This proposal under review is very concerning to this former Kent County resident. Eighteen years ago I left Chestertown to move to the beautiful Lehigh Valley in Southeastern Pennsylvania. I enjoyed the Valley’s rolling farm fields, historic buildings, sparkling creeks and rivers. I loved driving through the countryside then, but no more.
In the years since, the Valley has been overrun with enormous flat roofed warehouses. In the 1970’s Bethlehem, where we live, was facing economic catastrophe Bethlehem Steel closed its factories leaving thousands unemployed. Through the creativity and dedication of its citizens, the Valley has survived and grown. A few years later, though, when the warehouse developers came calling, the government was easily swayed by the promise of good jobs, a growing tax base that guaranteed increased prosperity and clean energy. Now we can see that none of these promises has really come true.
Instead, highways, the local and connector roads are crawling with trucks; they are now crumbling and dangerous. The jobs don’t provide a living wage and housing becomes unaffordable for these employees. Union protection for those holding “unskilled” jobs is poor. Bad things keep happening. For example, a local newspaper reported recently that an Amazon warehouse saved money on their HVAC systems by leaving out air conditioning. The out-of-state company realized that it was cheaper to negotiate a contract to keep an ambulance on site during the summer. When the overheated workers collapsed, they were simply carted off to the emergency room. Unbelievable.

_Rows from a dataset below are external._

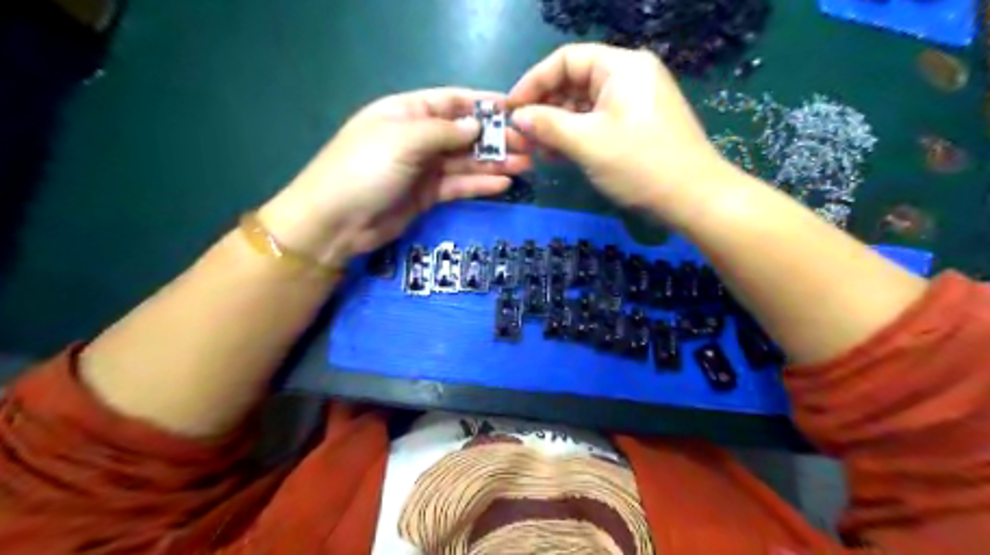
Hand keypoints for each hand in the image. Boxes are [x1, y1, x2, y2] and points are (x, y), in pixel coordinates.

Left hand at [258, 87, 528, 263]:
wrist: (336, 222)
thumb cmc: (365, 169)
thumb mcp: (403, 140)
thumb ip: (443, 132)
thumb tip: (477, 126)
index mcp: (407, 113)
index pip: (451, 102)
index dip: (482, 105)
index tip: (515, 110)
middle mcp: (418, 138)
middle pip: (463, 134)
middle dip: (495, 139)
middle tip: (528, 146)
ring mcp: (423, 169)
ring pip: (465, 162)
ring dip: (494, 163)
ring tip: (526, 165)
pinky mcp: (427, 195)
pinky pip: (458, 185)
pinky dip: (480, 184)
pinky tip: (504, 184)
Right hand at [511, 41, 732, 224]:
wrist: (694, 198)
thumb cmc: (640, 164)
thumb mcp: (588, 142)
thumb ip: (548, 125)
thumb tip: (518, 117)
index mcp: (621, 67)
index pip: (566, 60)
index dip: (533, 82)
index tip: (511, 109)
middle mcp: (629, 77)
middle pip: (574, 83)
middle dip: (545, 108)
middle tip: (522, 136)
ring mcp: (634, 103)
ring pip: (584, 107)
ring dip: (558, 127)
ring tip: (536, 150)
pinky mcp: (636, 127)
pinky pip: (598, 123)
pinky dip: (576, 137)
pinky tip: (558, 155)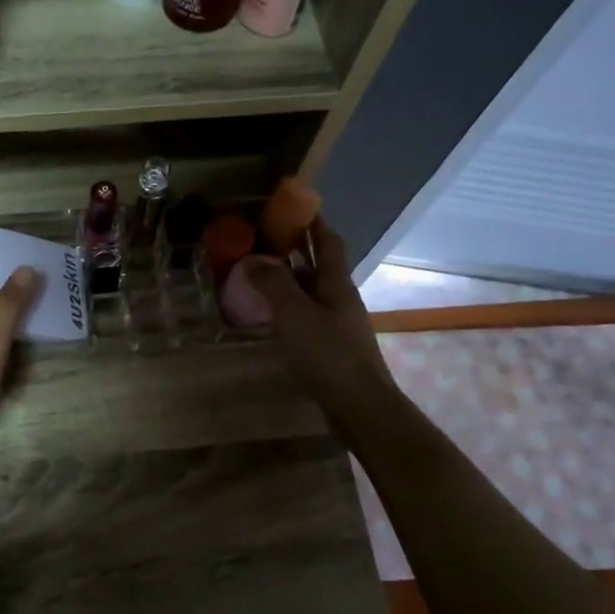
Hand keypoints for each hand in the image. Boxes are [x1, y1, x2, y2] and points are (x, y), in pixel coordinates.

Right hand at [242, 219, 393, 429]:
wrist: (360, 406)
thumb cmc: (328, 354)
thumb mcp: (294, 314)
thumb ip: (273, 284)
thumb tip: (254, 259)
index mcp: (337, 283)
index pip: (328, 241)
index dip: (313, 222)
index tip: (291, 207)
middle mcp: (341, 298)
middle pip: (320, 265)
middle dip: (296, 249)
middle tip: (263, 240)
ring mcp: (339, 324)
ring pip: (313, 291)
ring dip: (291, 279)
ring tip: (260, 275)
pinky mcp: (332, 347)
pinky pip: (308, 315)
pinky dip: (290, 307)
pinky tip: (272, 316)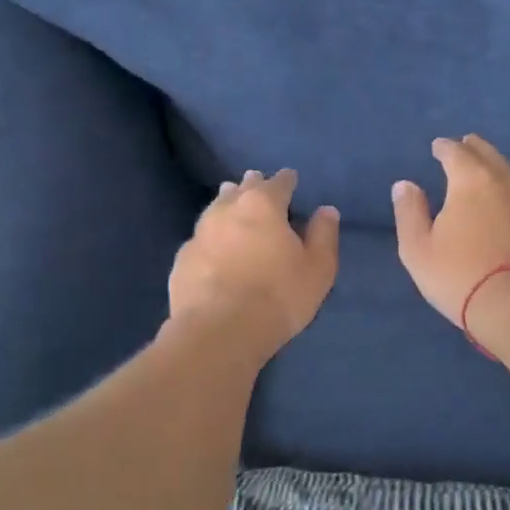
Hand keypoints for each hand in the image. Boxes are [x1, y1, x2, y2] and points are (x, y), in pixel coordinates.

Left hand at [169, 169, 339, 360]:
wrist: (219, 331)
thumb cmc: (278, 296)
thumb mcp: (318, 269)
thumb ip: (323, 235)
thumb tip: (326, 211)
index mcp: (263, 205)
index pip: (278, 183)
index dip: (287, 180)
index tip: (291, 179)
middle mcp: (227, 209)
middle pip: (242, 188)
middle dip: (252, 185)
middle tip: (257, 184)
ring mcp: (200, 233)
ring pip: (216, 208)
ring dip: (227, 204)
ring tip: (232, 204)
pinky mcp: (182, 258)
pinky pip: (201, 238)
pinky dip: (211, 237)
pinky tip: (213, 246)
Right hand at [392, 136, 509, 334]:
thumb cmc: (458, 275)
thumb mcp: (417, 248)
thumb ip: (410, 212)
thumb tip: (405, 185)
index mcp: (470, 182)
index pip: (456, 153)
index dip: (444, 147)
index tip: (437, 146)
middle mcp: (504, 184)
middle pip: (490, 156)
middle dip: (475, 148)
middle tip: (466, 143)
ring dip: (497, 170)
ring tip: (487, 173)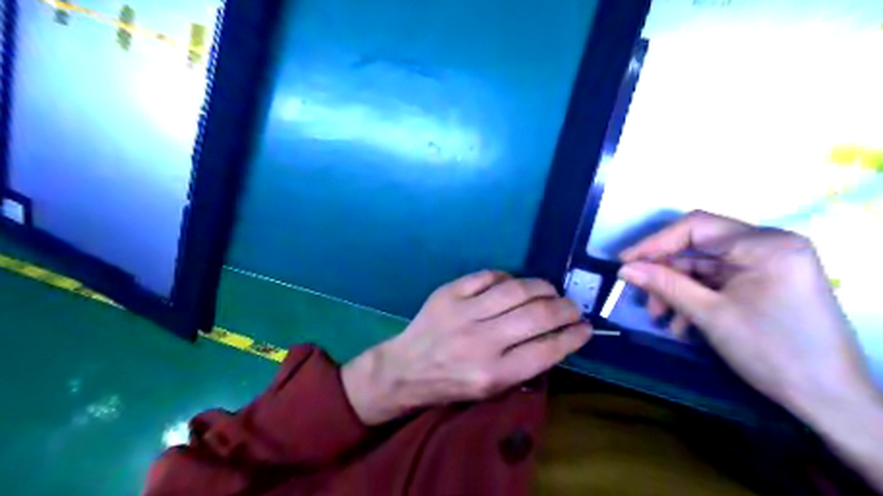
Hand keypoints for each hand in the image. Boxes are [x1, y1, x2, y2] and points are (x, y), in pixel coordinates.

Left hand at [340, 272, 588, 425]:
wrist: (405, 368)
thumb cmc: (451, 384)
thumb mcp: (490, 389)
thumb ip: (523, 365)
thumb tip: (555, 337)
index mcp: (494, 374)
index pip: (547, 350)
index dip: (573, 336)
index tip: (585, 328)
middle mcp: (481, 342)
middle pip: (537, 316)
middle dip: (564, 309)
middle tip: (572, 307)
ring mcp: (463, 313)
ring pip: (516, 290)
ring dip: (542, 288)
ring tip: (550, 292)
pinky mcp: (449, 293)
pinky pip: (488, 276)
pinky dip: (507, 278)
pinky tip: (514, 285)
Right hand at [616, 210, 870, 417]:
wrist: (829, 400)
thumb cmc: (772, 351)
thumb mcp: (710, 315)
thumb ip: (664, 284)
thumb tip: (625, 269)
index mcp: (765, 244)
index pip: (696, 227)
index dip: (655, 243)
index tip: (624, 262)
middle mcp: (769, 245)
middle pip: (698, 247)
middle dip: (666, 273)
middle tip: (640, 294)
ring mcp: (767, 264)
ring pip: (704, 267)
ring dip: (677, 290)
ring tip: (660, 317)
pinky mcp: (764, 283)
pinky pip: (717, 282)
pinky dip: (695, 298)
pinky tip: (681, 324)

As is so often the case, development breeds on itself. Even the bad stuff. Now, while new warehouses are going up, newly constructed ones are empty, with enormous signs advertising availability. Warehouses are becoming more and more automated, eliminating those promised good jobs. In the meantime, the Valley is experiencing a shortage of affordable housing. So much for the jobs, the economical development, the support for families. To be fair, something is increasing: pollution from all of those diesel truck, according to a study released last month. Run-off from all of those flat roofs and parking lots is growing too.
So what can Kent County learn from the Lehigh Valley? These facilities have little to offer the local economy or quality of life. In spite of the promises you are hearing, I encourage you to send them down the road and focus on what makes Kent County and its resources thrive. If you decide to accept them, please place strict restrictions on them. Find out what they precisely mean about their L.E.E.D. claims; insist that they power themselves with roof-mounted solar panels; keep the 45 foot height limit.